Avalon (1990) It is a beautiful—visually as well as thematically—generational saga inspired by director Barry Levinson’s Jewish family’s experiences. The film pays homage to both Levinson’s hometown of Baltimore and to the joys and sorrows of American immigrants.

Funny Girl (1968) Another adaptation from Broadway, the film tells the early life story of Jewish comedienne Fanny Brice and launched the Hollywood career of Barbra Streisand. The film appeared at a time of increasing Jewish self-confidence in the 1960s.

Torch Song Trilogy (1988) Adapted from the barrier-breaking Broadway play, it brought an affirmatively gay and Jewish-themed story to film. Harvey Fierstein, the writer and star, simultaneously exploits and explodes many Jewish performance stereotypes.
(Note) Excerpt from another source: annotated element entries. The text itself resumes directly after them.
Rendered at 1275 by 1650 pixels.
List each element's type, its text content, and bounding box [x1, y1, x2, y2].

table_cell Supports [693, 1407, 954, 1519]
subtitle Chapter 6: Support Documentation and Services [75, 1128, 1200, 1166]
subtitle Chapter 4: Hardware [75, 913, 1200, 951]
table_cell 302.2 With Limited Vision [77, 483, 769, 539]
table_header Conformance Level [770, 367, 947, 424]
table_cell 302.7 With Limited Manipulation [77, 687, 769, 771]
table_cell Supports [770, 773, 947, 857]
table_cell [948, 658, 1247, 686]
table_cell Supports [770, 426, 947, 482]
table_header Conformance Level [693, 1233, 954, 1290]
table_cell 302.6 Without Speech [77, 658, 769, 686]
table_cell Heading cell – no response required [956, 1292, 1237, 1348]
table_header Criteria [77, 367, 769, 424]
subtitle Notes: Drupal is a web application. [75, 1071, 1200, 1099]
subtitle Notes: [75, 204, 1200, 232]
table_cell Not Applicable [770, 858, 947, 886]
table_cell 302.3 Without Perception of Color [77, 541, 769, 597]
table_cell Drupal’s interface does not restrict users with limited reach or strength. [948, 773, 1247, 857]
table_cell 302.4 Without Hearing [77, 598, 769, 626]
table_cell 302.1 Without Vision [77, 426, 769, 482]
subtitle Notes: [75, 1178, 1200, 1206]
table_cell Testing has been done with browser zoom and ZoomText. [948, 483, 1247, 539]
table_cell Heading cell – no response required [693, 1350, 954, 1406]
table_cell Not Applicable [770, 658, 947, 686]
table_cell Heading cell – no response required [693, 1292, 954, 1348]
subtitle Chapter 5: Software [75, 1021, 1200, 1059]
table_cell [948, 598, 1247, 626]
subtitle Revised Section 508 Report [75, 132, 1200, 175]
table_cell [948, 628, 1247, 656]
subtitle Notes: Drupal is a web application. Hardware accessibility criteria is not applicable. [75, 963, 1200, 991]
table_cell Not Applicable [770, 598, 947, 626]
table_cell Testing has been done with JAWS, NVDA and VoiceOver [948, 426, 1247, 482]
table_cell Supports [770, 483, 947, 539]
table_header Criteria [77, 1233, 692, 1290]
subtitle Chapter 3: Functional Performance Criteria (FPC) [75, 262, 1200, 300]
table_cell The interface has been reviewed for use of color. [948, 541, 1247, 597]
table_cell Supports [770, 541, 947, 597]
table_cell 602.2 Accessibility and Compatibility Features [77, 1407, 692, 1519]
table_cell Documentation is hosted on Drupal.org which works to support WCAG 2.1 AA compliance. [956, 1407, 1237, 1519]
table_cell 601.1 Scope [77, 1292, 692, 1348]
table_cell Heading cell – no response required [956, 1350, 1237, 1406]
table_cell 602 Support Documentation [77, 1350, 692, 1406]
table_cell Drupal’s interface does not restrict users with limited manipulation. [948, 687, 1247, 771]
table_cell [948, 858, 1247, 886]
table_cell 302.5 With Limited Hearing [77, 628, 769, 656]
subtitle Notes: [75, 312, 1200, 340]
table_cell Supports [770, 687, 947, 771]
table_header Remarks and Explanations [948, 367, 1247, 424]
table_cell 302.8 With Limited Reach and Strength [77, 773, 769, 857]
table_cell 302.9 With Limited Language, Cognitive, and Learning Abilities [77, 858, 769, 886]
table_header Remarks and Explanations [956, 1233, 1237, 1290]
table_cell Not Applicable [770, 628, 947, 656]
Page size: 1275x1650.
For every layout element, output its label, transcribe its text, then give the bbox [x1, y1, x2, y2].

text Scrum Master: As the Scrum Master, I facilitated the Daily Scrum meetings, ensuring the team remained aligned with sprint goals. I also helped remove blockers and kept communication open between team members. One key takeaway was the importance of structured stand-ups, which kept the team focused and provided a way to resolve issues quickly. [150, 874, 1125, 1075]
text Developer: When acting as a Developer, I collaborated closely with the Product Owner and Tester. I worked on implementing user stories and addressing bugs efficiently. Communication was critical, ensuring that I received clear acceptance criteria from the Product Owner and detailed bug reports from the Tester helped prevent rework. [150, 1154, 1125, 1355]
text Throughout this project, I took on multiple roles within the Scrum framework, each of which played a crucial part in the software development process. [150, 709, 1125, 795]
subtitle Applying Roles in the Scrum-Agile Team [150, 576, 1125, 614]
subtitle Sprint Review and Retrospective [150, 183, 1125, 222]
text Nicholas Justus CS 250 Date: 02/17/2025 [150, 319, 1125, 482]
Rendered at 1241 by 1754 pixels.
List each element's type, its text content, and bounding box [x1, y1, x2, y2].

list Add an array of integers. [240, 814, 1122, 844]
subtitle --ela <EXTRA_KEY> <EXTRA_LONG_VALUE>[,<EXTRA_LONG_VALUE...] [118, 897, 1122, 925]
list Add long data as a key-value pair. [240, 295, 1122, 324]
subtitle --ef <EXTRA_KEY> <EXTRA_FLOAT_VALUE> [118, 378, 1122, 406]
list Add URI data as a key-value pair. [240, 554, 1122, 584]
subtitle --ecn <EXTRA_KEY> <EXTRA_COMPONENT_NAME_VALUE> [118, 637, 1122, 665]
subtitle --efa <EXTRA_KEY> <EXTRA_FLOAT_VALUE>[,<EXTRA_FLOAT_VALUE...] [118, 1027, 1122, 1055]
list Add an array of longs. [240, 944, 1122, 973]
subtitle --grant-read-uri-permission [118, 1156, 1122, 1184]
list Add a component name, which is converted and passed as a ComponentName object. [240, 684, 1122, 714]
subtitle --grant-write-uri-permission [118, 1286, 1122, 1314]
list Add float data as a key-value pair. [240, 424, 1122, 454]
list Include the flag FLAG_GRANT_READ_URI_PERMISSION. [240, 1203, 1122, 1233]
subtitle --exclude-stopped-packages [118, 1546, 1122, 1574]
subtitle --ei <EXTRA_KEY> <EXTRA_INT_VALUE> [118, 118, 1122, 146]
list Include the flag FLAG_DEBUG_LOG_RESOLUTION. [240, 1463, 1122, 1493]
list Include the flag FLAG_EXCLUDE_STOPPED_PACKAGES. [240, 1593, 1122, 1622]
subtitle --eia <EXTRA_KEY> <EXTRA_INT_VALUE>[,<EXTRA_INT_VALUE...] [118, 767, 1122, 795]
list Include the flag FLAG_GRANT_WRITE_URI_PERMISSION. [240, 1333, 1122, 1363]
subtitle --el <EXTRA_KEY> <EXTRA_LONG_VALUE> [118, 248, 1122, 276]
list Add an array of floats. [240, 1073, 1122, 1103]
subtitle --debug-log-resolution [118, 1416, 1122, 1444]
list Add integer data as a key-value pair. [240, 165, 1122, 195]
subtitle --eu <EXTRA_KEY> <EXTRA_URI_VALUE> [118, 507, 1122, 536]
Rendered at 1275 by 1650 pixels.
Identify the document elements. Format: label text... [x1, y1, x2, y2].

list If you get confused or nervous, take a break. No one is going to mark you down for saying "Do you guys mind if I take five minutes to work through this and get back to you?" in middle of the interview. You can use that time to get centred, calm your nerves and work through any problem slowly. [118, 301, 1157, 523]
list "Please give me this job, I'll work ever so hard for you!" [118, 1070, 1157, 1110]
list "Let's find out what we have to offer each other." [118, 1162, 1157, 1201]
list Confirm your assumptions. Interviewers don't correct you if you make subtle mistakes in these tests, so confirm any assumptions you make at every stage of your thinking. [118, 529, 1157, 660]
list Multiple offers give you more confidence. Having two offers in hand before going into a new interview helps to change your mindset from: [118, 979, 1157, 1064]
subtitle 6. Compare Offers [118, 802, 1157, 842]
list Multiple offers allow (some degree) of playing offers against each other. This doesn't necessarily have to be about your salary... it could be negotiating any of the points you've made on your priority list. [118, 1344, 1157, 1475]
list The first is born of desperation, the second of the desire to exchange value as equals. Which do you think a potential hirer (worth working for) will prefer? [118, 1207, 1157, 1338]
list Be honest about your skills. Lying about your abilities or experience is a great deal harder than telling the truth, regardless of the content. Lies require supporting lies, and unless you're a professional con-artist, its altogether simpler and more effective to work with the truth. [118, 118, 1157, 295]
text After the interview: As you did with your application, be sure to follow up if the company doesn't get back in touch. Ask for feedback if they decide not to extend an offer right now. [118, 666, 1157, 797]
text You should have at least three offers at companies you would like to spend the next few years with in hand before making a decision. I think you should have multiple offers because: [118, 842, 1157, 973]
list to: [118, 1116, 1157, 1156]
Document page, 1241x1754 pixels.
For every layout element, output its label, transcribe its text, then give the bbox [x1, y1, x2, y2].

Europa, Europa (1991) Agnieszka Holland’s film adapts Jewish Holocaust survivor Salomon Perel’s incredible memoir about surviving the war disguised as an Aryan in the German army. It is an utterly surprising consideration of Jewishness and Nazi racial ideology.

Ben Furnish is the author of Nostalgia in Jewish-American Theatre and Film, 1979-2004.

STEVEN CARR
Birthplace (1992) What starts out as a matter-of-fact documentary journey to Poland ends up as a shattering encounter with the past. The film is chilling in how it depicts the unchanged attitudes of a small village in Poland, despite the Holocaust.

The Search (1948) An exquisitely restrained look at the relationship between a nine-year-old refugee from Auschwitz and the American GI, played by Montgomery Clift, who adopts him. The film won an Academy Award for Best Writing and was shot in post-war Germany.

Little Man, What Now? (1934) This film zeroes in on German society at a time when many criticized Hollywood for not being more forthrightly anti-Nazi. It portrays the harsh conditions through the lens of two people who, very much in love, nonetheless struggle.

Playing for Time (1980) It’s one of the best depictions of the Holocaust ever aired on American television. With playwright Arthur Miller’s adaptation of Fania Fenelon’s memoir and a superb performance by Vanessa Redgrave, it’s not just a stunning achievement for a made-for-TV movie, but for any fictionalized representation of the Holocaust.

The Last Stage (1948) This docudrama was years ahead of its time. Directed by and starring Wanda Jakubowska, real survivors of Auschwitz reenact their experiences at the actual camp. The film was the first to put a human face on the suffering.

Steven Carr is the author of Hollywood and Anti-Semitism: A Cultural History Up to World War II.